Entah ini sudah ke berapa kalinya. Belhart terus merasa tidak senang dengan cara Cattarina memanggilnya. Tapi ia memilih untuk mengabaikan semua itu, dan bertanya balik dengan dingin.
"Apa yang akan kau katakan pada Ayahku?" tanya Belhart.
Monna memandangnya dengan tidak senang. Jadi karena ini dia mengajak Cattarina keluar? Karena ingin tahu apa yang akan dikatakan Cattarina pada Ayahnya? Bukankah itu sudah sangat jelas?
"Anda tidak perlu memanggil Saya, hanya untuk bertanya seperti itu. Tentu saja Saya akan mengatakan.." belum selesai Monna menyelesaikan ucapannya, sepasang mata gelap sudah menusuknya dengan tajam.
Entah karena alasan apa, Monna secara otomatis menghentikan ucapannya.
Belhart lantas berujar, "Apapun keputusanmu, urungkan niatmu itu."

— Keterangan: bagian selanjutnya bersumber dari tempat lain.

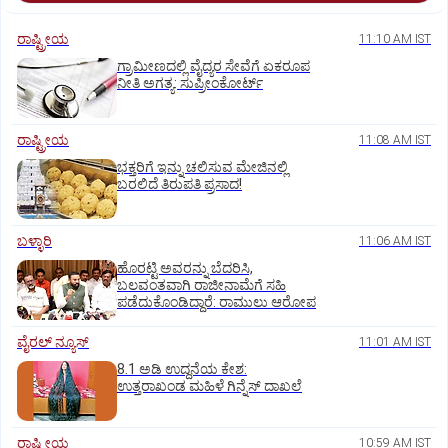
ರಾಷ್ಟ್ರೀಯ
11:10 AM IST
ಗ್ರಾಮೀಣದಲ್ಲಿ ವೈದ್ಯರ ಸೇವೆಗೆ ಏಕರೂಪ
ನೀತಿ ಅಗತ್ಯ: ಸುಪ್ರೀಂಕೋರ್ಟ್‌
ರಾಷ್ಟ್ರೀಯ
11:08 AM IST
ಭಕ್ತರಿಗೆ ಇನ್ನು ಚಲಿಸುವ ಮೇಜಿನಲ್ಲಿ
ಬರಲಿದೆ ತಿರುಪತಿ ಪ್ರಸಾದ!
ಬಳ್ಳಾರಿ
11:06 AM IST
ಹೊರಟ್ಟಿ ಅವರನ್ನು ಬೆದರಿಸಿ,
ಬಲವಂತವಾಗಿ ರಾಜೀನಾಮೆಗೆ ಸಹಿ
ಪಡೆದುಕೊಂಡಿದ್ದಾರೆ: ರಾಮುಲು ಆರೋಪ
ವೈರಲ್ ನ್ಯೂಸ್
11:01 AM IST
8.1 ಅಡಿ ಉದ್ದನೆಯ ಕೇಶ:
ಉತ್ತರಾಖಂಡ ಮಹಿಳೆ ಗಿನ್ನೆಸ್‌ ದಾಖಲೆ
ರಾಷ್ಟ್ರೀಯ
10:59 AM IST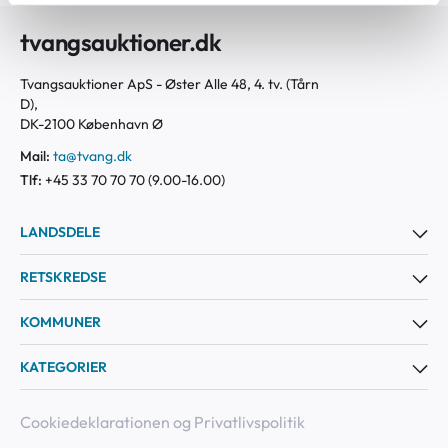
tvangsauktioner.dk
Tvangsauktioner ApS - Øster Alle 48, 4. tv. (Tårn
D),
DK-2100 København Ø
Mail:
ta@tvang.dk
Tlf:
+45 33 70 70 70 (9.00-16.00)
LANDSDELE
RETSKREDSE
KOMMUNER
KATEGORIER
Cookiedeklarationen og Privatlivspolitik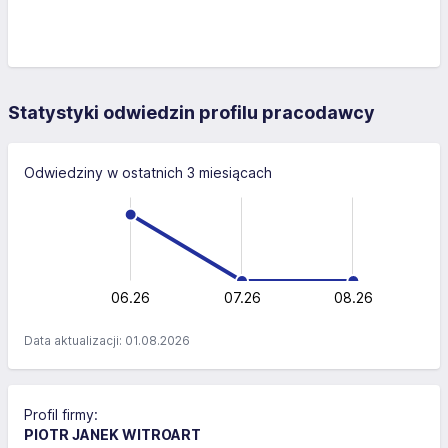
Statystyki odwiedzin profilu pracodawcy
Odwiedziny w ostatnich 3 miesiącach
-10
15
-5
10
10
5
0
06.26
07.26
L
08.26
Data aktualizacji: 01.08.2026
Profil firmy:
PIOTR JANEK WITROART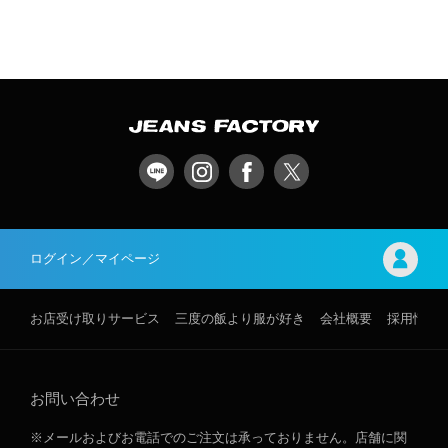
ログイン／マイページ
お店受け取りサービス
三度の飯より服が好き
会社概要
採用情報
お問い合わせ
※メールおよびお電話でのご注文は承っておりません。店舗に関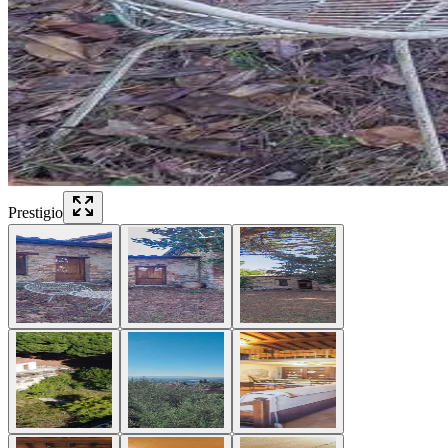
Prestigio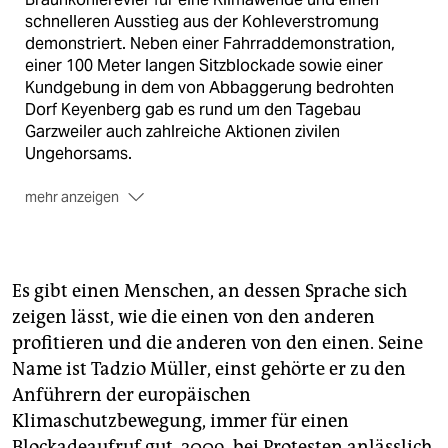
schnelleren Ausstieg aus der Kohleverstromung
demonstriert. Neben einer Fahrraddemonstration,
einer 100 Meter langen Sitzblockade sowie einer
Kundgebung in dem von Abbaggerung bedrohten
Dorf Keyenberg gab es rund um den Tagebau
Garzweiler auch zahlreiche Aktionen zivilen
Ungehorsams.
mehr anzeigen
Gut 1.000 Aktivistinnen und Aktivisten des Bündnisses
Ende Gelände drangen am Samstag in den Tagebau
ein. Zudem blockierten etwa 800 Aktivisten eine
Es gibt einen Menschen, an dessen Sprache sich
Bahnstrecke am Kraftwerk Neurath sowie am rund 40
zeigen lässt, wie die einen von den anderen
Kilometer entfernten Tagebau Hambach. Über die
profitieren und die anderen von den einen. Seine
Schienenstrecken wird Kohle für die entsprechenden
Kraftwerke geliefert.
Name ist Tadzio Müller, einst gehörte er zu den
Anführern der europäischen
Zuvor waren am Freitag in Aachen im Rahmen der
Klimaschutzbewegung, immer für einen
Schülerproteste von Fridays for Future bis zu 40.000
Blockadeaufruf gut. 2009, bei Protesten anlässlich
Menschen auf den Straßen gewesen. Die Polizei ging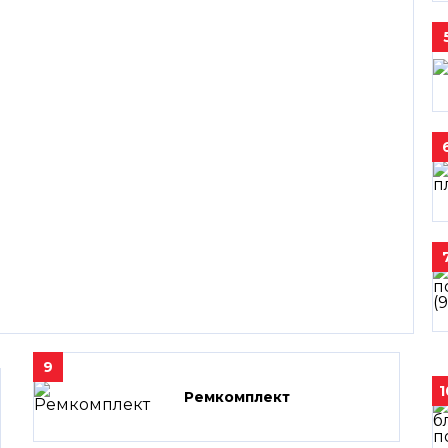
9
1
Ремкомплект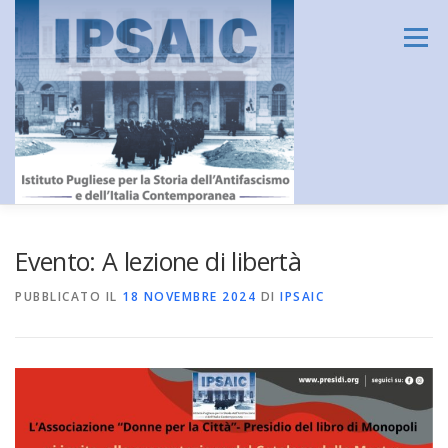
Passa
al
Menu
contenuto
HOME
L’ISTITUTO
DIDATTICA E FORMAZIONE
Evento: A lezione di libertà
PUBBLICATO IL
18 NOVEMBRE 2024
DI
IPSAIC
RICERCA
CENTRO DOCUMENTAZIONE
AMMINISTRAZIONE TRASPARENTE
CONTATTI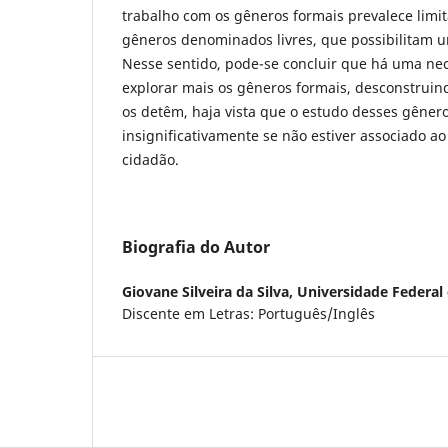
trabalho com os gêneros formais prevalece limi
gêneros denominados livres, que possibilitam 
Nesse sentido, pode-se concluir que há uma ne
explorar mais os gêneros formais, desconstruin
os detêm, haja vista que o estudo desses gênero
insignificativamente se não estiver associado ao 
cidadão.
Biografia do Autor
Giovane Silveira da Silva,
Universidade Federal
Discente em Letras: Português/Inglês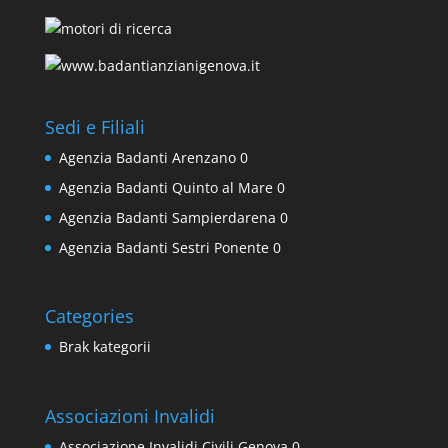
Sedi e Filiali
Agenzia Badanti Arenzano
0
Agenzia Badanti Quinto al Mare
0
Agenzia Badanti Sampierdarena
0
Agenzia Badanti Sestri Ponente
0
Categories
Brak kategorii
Associazioni Invalidi
Associazione Invalidi Civili Genova
0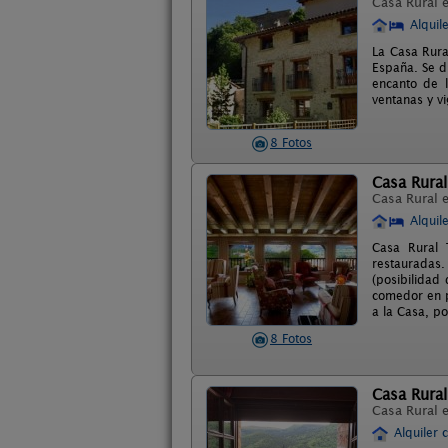
Casa Rural 
Alquil
La Casa Rura
España. Se di
encanto de l
ventanas y v
8 Fotos
Casa Rura
Casa Rural 
Alquil
Casa Rural 
restauradas
(posibilidad
comedor en p
a la Casa, p
8 Fotos
Casa Rura
Casa Rural 
Alquiler 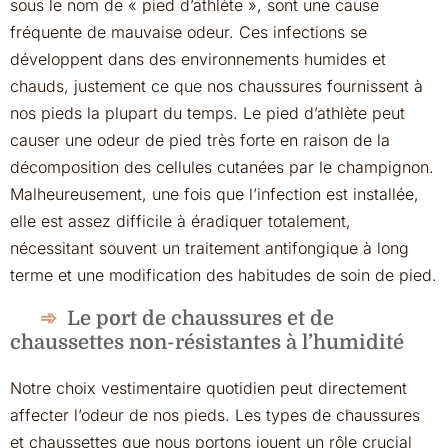
sous le nom de « pied d’athlète », sont une cause
fréquente de mauvaise odeur. Ces infections se
développent dans des environnements humides et
chauds, justement ce que nos chaussures fournissent à
nos pieds la plupart du temps. Le pied d’athlète peut
causer une odeur de pied très forte en raison de la
décomposition des cellules cutanées par le champignon.
Malheureusement, une fois que l’infection est installée,
elle est assez difficile à éradiquer totalement,
nécessitant souvent un traitement antifongique à long
terme et une modification des habitudes de soin de pied.
Le port de chaussures et de
chaussettes non-résistantes à l’humidité
Notre choix vestimentaire quotidien peut directement
affecter l’odeur de nos pieds. Les types de chaussures
et chaussettes que nous portons jouent un rôle crucial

"Apa?" Monna menatapnya bingung.
"Kau tidak bisa melakukannya," tambah Belhart.
"Kenapa?" tanya Monna.
"Karena aku yakin, kau tidak akan sanggup menanggung resikonya nanti," jawab Belhart tidak jelas.
"Apa?" Apa yang sebenarnya ingin dikatakan Putra Mahkota? Apa dia sedang mengancamnya?
"Tindakanmu akan membuat Ayahmu semakin dicurigai," ujar Belhart lagi yang langsung membuat Monna terkejut.
"Apa maksud Anda?" tanya Cattarina tak mengerti tapi menatapnya cukup serius.
Ayahnya dicurigai? Karena apa?
"Ada muncul beberapa spekulasi di kementerian tentang ayahmu yang dikabarkan telah membangun suatu pergerakan untuk melakukan pembelotan terhadap negara. Dia dicurigai sudah mengumpulkan orang untuk menjalankan misinya itu," terang Belhart datar.
Monna langsung terkejut bukan main.
"Itu jelas tidak benar! Kenapa mereka bisa berspekulasi seperti itu? Itu jelas tidak mungkin! Ayahku adalah orang yang paling setia pada negara! Semua berita itu adalah bohong!" sanggah Cattarina berulang kali dengan tidak percaya.
Ia benar-benar marah!
Bukankah semua orang tahu bagaimana selama ini ayahnya telah bekerja dengan sangat giat dan tekun pada Kekaisaran tanpa mengenal adanya waktu dan kesenangannya sendiri? Lantas, darimana semua spekulasi bodoh itu berasal?